Data Catalog
The data catalog describes the kinds of public records the site is expected to support before those records exist at scale. It keeps the data section from becoming a dumping ground for CSV files and ad hoc metrics. Each data publication needs a schema, source boundary, update cadence, and correction process before it becomes citable.
The public data surface should favor small, well-described records over broad claims. Aggregate records can support transparency, but they can also be misread if the population, exclusions, and collection window are unclear.

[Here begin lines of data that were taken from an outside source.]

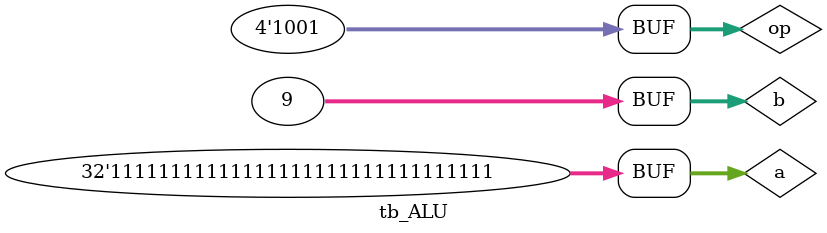
<source format=v>
`include "ALU.v"
`timescale 1ns / 100ps 

module tb_ALU;
    reg [31:0] a;
    reg [31:0] b;
    reg [3:0]  op;

    wire [31:0] result;
    wire isEqual;

    ALU alu(a, b, op, result, isEqual);

    initial begin
        // add
        a = 5;          b = 5;      op = 0; #20;
        // sub
        a = 66;         b = 11;     op = 1; #20;        
        // and
        a = 3'b101;     b = 3'b110; op = 2; #20;
        // or
        a = 3'b101;     b = 3'b110; op = 3; #20;
        // xor
        a = 3'b110;     b = 3'b010; op = 4; #20;
        // sll (Shift Left Logical)
        a = 1;          b = 3;      op = 5; #20;
        // srl (Shift Right Logical)
        a = 8;          b = 2;      op = 6; #20;
        // sra (Shift Right Arithmetic)
        a = -8;         b = 2;      op = 7; #20;
        // slt (Set Less Than)
        a = -1;         b = 9;      op = 8; #20;
        // sltu (Set Less Than Unsigned)
        a = -1;         b = 9;      op = 9; #20;
    end

    initial begin
        $dumpfile("vcd/alu.vcd");
        $dumpvars(0, tb_ALU);
    end
endmodule
</source>
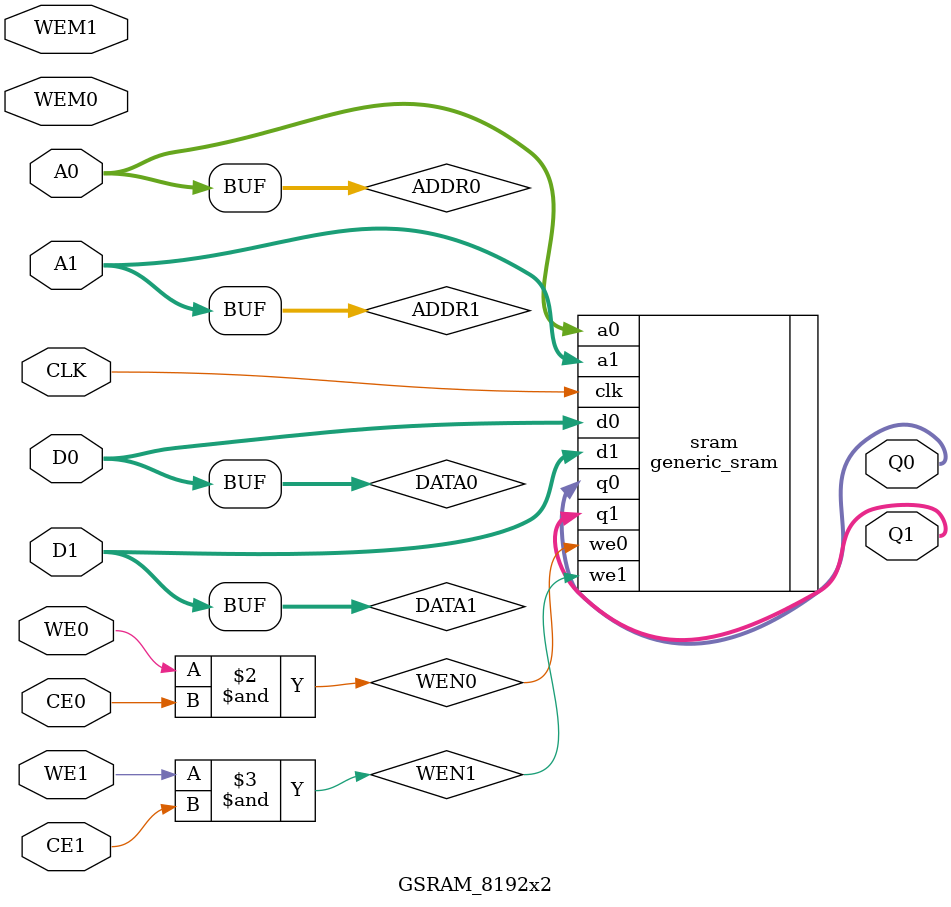
<source format=v>
`timescale 1 ps / 1 ps
module GSRAM_8192x2( CLK, A0, D0, Q0, WE0, WEM0, CE0, A1, D1, Q1, WE1, WEM1, CE1 );

    input CLK;
    input [12:0] A0;
    input [1:0] D0;
    output [1:0] Q0;
    input WE0;
    input [1:0] WEM0;
    input CE0;
    input [12:0] A1;
    input [1:0] D1;
    output [1:0] Q1;
    input WE1;
    input [1:0] WEM1;
    input CE1;

    reg [12:0]  ADDR0;
    reg [12:0]  ADDR1;
    reg WEN0;
    reg WEN1;
    reg [1:0] DATA0;
    reg [1:0] DATA1;

    always @(*) begin
	#5
	ADDR0 = A0;
	ADDR1 = A1;
	WEN0 = WE0 & CE0;
	WEN1 = WE1 & CE1;
	DATA0 = D0;
	DATA1 = D1;
    end
  
    // generic SRAM for comp-kernel-only synthesis
    generic_sram
        #(
          .abits(13),
          .dbits(2)
         )
    sram
        (
         .clk(CLK),
         .a0(ADDR0),
         .a1(ADDR1),
         .d0(DATA0),
         .d1(DATA1),
         .q0(Q0),
         .q1(Q1),
         .we0(WEN0),
         .we1(WEN1)
        );

endmodule

</source>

Every dataset should state what it measures and what it does not measure.
Planned Data Surfaces
| Surface | Record Type | Required Context |
|---|---|---|
| Advisory Index | Advisory summaries and canonical URLs | Status, affected product, publication date, remediation state |
| Report Index | Public report summaries | Methodology, publication state, revision history |
| Tool Registry | Browser and downloadable tool metadata | Local-only flag, version, input boundary, support status |
| Schema Registry | JSON schemas and schema versions | Version, compatibility notes, validation command |
| Aggregate Metrics | Counts and timelines derived from public records | Population, time window, exclusions, bias notes |
Citation Rule
A data page should be citable without private context. The reader should be able to identify the schema, the source boundary, the record date, the update cadence, and the correction path from the public page. If a record cannot supply those fields, it should remain internal or be published as narrative context instead of structured data.
Correction Path
Data corrections should preserve trust by being explicit. A corrected record should identify the field changed, the reason for the change, the review date, and whether derived metrics were affected. Silent changes to public data are reserved for non-semantic formatting errors.